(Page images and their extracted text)
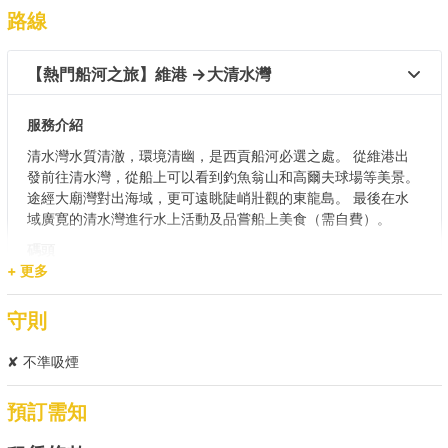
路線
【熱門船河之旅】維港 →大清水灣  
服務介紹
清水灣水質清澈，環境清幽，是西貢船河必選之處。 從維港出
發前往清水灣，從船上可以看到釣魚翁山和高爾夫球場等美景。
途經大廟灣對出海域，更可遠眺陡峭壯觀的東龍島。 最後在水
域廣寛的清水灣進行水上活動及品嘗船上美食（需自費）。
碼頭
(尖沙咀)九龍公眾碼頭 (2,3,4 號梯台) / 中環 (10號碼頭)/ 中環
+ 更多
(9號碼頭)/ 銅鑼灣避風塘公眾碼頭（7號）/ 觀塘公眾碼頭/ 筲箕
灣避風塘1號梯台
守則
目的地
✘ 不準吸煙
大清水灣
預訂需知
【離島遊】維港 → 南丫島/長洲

> [DIRECTIONS] Can you rewrite the extracted text from all the items above as a numbered list, one line per entry, with blank lines skipped and the pictures left out?

> [EXERCISE RESPONSE]
1. 路線
2. 【熱門船河之旅】維港 →大清水灣  
3. 服務介紹
4. 清水灣水質清澈，環境清幽，是西貢船河必選之處。 從維港出
5. 發前往清水灣，從船上可以看到釣魚翁山和高爾夫球場等美景。
6. 途經大廟灣對出海域，更可遠眺陡峭壯觀的東龍島。 最後在水
7. 域廣寛的清水灣進行水上活動及品嘗船上美食（需自費）。
8. 碼頭
9. (尖沙咀)九龍公眾碼頭 (2,3,4 號梯台) / 中環 (10號碼頭)/ 中環
10. + 更多
11. (9號碼頭)/ 銅鑼灣避風塘公眾碼頭（7號）/ 觀塘公眾碼頭/ 筲箕
12. 灣避風塘1號梯台
13. 守則
14. 目的地
15. ✘ 不準吸煙
16. 大清水灣
17. 預訂需知
18. 【離島遊】維港 → 南丫島/長洲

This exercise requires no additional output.